For safety focus on the methadone. I assume that is for a chronic pain condition?
Methadone can be tricky. If the patient ever passes out and can not be awakened, it might be a methadone overdose and patient needs the antidote. (I always wished I had a life alert alarm that would alert me if someone stopped breathing so I could quickly react and save them.)
There are new ways of treating certain types of chronic pain, especially if patient has physically recovered but still feels pain. See book chapter 1 of Norman Doidge, M.D. The Brain's Way of Healing (his 2015 book, I think that is the title.)

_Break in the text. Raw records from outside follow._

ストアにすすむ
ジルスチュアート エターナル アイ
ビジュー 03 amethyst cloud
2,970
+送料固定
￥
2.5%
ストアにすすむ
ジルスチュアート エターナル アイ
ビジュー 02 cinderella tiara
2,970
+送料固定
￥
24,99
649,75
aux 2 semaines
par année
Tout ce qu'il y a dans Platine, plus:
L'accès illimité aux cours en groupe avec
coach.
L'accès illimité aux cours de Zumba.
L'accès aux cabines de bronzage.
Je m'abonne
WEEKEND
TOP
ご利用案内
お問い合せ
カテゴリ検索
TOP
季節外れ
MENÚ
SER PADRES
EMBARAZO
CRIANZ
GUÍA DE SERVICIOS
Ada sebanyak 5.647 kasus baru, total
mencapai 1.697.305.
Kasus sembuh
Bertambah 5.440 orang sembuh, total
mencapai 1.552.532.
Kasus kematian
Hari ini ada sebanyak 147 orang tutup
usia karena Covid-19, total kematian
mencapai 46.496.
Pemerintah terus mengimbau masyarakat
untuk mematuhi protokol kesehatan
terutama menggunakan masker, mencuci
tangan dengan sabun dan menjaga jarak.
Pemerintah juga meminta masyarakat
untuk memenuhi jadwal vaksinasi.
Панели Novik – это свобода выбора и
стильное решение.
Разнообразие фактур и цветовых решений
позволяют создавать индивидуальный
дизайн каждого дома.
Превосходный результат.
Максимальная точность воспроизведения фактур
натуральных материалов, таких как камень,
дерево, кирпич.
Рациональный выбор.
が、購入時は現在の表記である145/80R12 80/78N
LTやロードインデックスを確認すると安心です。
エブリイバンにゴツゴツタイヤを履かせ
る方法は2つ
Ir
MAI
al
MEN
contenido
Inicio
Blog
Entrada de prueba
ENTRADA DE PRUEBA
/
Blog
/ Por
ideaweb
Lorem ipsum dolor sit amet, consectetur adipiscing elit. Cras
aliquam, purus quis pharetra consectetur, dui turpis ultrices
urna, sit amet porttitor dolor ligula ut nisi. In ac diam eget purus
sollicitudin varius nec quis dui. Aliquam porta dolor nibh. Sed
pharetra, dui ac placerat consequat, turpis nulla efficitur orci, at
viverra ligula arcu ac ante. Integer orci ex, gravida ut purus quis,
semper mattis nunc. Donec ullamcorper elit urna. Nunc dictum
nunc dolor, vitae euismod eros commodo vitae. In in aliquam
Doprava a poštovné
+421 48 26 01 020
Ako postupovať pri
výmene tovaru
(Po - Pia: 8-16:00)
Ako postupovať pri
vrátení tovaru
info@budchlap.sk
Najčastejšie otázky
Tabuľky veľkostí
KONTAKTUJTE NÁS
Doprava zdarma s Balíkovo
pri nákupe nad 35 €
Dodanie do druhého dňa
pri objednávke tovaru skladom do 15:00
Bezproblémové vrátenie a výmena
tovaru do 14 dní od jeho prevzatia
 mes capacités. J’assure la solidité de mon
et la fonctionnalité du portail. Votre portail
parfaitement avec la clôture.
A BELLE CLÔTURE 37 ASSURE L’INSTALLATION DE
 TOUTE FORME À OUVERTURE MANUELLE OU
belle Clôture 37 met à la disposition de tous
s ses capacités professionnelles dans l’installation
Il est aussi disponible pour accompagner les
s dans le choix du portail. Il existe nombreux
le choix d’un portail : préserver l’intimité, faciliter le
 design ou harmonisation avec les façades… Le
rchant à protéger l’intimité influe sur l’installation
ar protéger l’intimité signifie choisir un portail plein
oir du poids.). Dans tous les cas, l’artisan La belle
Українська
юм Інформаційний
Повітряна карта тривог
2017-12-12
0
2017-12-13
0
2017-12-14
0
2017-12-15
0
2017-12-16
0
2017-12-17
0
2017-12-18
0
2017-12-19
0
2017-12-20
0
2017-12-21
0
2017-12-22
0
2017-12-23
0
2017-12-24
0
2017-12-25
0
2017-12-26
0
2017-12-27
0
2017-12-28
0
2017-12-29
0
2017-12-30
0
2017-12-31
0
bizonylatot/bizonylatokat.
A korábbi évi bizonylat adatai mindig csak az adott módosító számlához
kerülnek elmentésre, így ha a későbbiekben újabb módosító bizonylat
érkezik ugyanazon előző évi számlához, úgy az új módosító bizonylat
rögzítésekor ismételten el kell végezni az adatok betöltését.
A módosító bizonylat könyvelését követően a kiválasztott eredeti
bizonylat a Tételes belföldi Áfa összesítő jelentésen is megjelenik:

A question to ask is, how mentally alert is your Dad? Does he have any cognitive impairment, such as Alzheimer's? Is he in a nursing home or living on his own or with family? The answer depends partly on that, because psychiatrists and doctors treating the elderly in a confinement setting will often just try out passels of drugs on people just to get them to be quiet and cooperative. This particular drug is very stimulating for most people, which can potentially partially counter-act the narcotic effects of the methadone. Safety is a very complex issue; it doesn't just involve normal contraindications, it also involves how any medication affects a particular person as we respond differently to them. I'm assuming some professional has decided your Dad is depressed. Is he? Is he possibly over-medicated on the Methadone, which would cause depression? Which is why how mentally alert he is has importance, as it determines how well he is advocating for himself and describing what he's feeling.